**Provided passage:**
○ ○ ○
Music's Physical Crisis is Taking Notes
Why is it this hard to get a full album, with liner notes, on a disc?
Last weekend, one of the world's most famous pop stars stopped time and broke the Internet anew with the release of a new, bold artistic statement. It was a thoughtful referendum on country and Americana music, race, tradition, songwriting interpretation and the value of speaking about such things through music, filtered through the thoughts of social media users and the media critics who dare to face a terrible, uneven landscape to run thoughtful reviews.
But don't try to get the album in full on a physical format.
Beyoncé’s Cowboy Carter has made waves since its release last Friday, including more than 76 million streams of its 27 tracks in its first 24 hours on Spotify - handily the biggest single-day total of 2024 thus far. But five of those tracks have been excised from vinyl copies on the singer's web store. (Four of those tracks are missing from CD versions, too: the promise of an "additional song" on that format turns out to have been the inclusion of album track "Flamenco." Neither of these physical listings offered a published track list.) Additionally, Rolling Stone reports that the liner notes and album credits - whose absences and partial presences were subject to social media scrutiny - aren't in the physical copies either, instead accessible via QR code. (Did you even know streaming services offered credits? They don't do much of a job of letting you know, perhaps in part because such credits have never seemed more malleable.)
Whoever I say wouldn’t be credited apparently https://t.co/eBIfWYrXfN
— Hannah Jocelyn 🫡 (@hannahjocelync) April 1, 2024
No official reason has been given for the discrepancy, although fans and journalists have been quick to speculate that the ever-evolving album had some down to the wire updates, from title to how many tracks were on it in the first place. But the concept of a partial physical album is nothing new. Nicki Minaj's Pink Friday 2 and Ariana Grande's Eternal Sunshine each had pressing discrepancies. Taylor Swift, who released a digital deluxe edition of Midnights three hours after its release in 2022, and released other versions with more music in the months after, will release her new album The Tortured Poets Department this month; four different CD pressings made available through her web store will feature a different bonus track. (I'd say it's a safe bet that a fifth edition will include all those tracks plus something extra before the album cycle - excuse me, era - is done.)
So it goes for the increasingly scarce physical music consumer - the types of people who took John Waters' comments about books way too seriously, instead about vinyl or CDs. But they're a vocal minority: the most recent RIAA data places vinyl at 7.9% and CDs at 3.1% of all music revenue in 2023, up 0.2 and 0.1% from 2022. (Downloads, at least one way to preserve a digital offering in some sort of stone, fell from 3.1% to 2.5%.) The people willing to pay an average of near $30 for an album in 2022 pales in comparison to those who'd rather pay $10 per month and have "all of recorded history" at one's fingertips, appalling payouts be damned.
○ ○ ○
**Job:**
Please pick up the article above on missing tracks and liner notes in physical album releases and continue it from where it stops.

**Entries shown:**
○ ○ ○
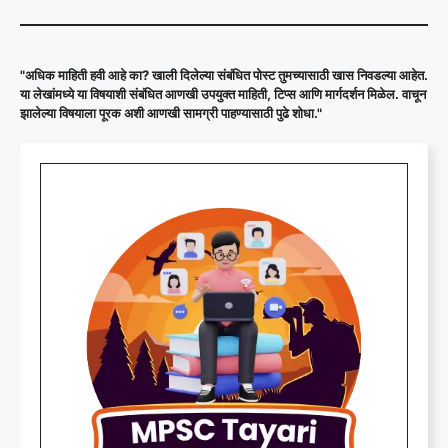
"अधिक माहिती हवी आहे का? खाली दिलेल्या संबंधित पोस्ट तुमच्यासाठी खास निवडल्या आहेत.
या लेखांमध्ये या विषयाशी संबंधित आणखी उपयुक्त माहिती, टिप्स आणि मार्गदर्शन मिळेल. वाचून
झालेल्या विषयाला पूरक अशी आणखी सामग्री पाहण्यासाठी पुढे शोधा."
○ ○ ○
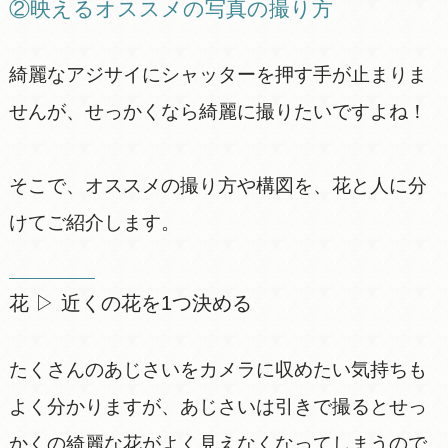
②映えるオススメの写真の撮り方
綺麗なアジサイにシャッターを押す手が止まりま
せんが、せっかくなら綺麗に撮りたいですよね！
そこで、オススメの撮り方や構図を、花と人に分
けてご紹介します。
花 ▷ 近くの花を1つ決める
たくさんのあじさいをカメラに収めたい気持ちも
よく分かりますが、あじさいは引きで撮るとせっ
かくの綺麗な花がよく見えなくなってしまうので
○ ○ ○
**Expected answer:**
Of course, it's not nearly "all of recorded history" if you want seemingly niche offerings like The Beatles in mono, the original single edit of George Michael's "I Want Your Sex," or the music that closes the commercially available version of Return of the Jedi, to name just a few examples I could build a whole TED talk around. (There's also, of course, a whole indie class of music makers who've turned their back on Spotify and have, in at least one case, driven at least one tech CEO to near madness.)
That all seems to just be the way it is, if you're trying to buy new or old music on disc, or at least get a sense of deeper history through its files. For as much hay is made about how catalog - that is, music 18 months old or greater - is the preeminent revenue driver of the business, the drive to dig through the archives and, at bare minimum, live up to the promise of freeing bits and bobs from dusty 12"s and forgotten compilations seems to be more sluggish than ever. The box set concept, which could once give long-dead bluesmen Billboard album chart placements and platinum RIAA certifications, has long since retreated to niche territory, and like the medium itself, the digital equivalent is far more inscrutable and ephemeral. (There are, of course still plenty of great labels which put a premium on physically releasing music that major labels have no problem owning but no market-assisted desire to make physically available. For their efforts, they are hit with cost-prohibitive, byzantine licensing and manufacturing conditions that make such work difficult, if not ultimately impossible.)
Obviously, neither I nor anyone else have any sort of salable solutions to these pressing problems. (If I did, I wouldn't be sitting here typing all this!) All I can say is this: buying albums and learning about them, through liner notes and a working knowledge of who played on each one, had a profound effect on how I value art and artists. I cannot be alone in this (physical sales figures aside), and I don't think that this practice was entirely phased out by the digital music revolution; corner-cutting, poor vision, and slow reactions to what people can be offered are the factors we should blame, not the decisions of consumers.
It is my hope that the music business continues to cater to those who feel the same way about the history and creation of art; their enthusiasm and dedication will continue to power the successes of artists. But if the biggest pop stars in the world treat credits like a closely guarded secret - or an album experience becomes an ad hoc scavenger hunt instead of an object to be engaged with - what are listeners supposed to gauge from this? I'll leave that to you to consider while we try to figure out who the hell played on Cowboy Carter, and when it's going to be available physically in full.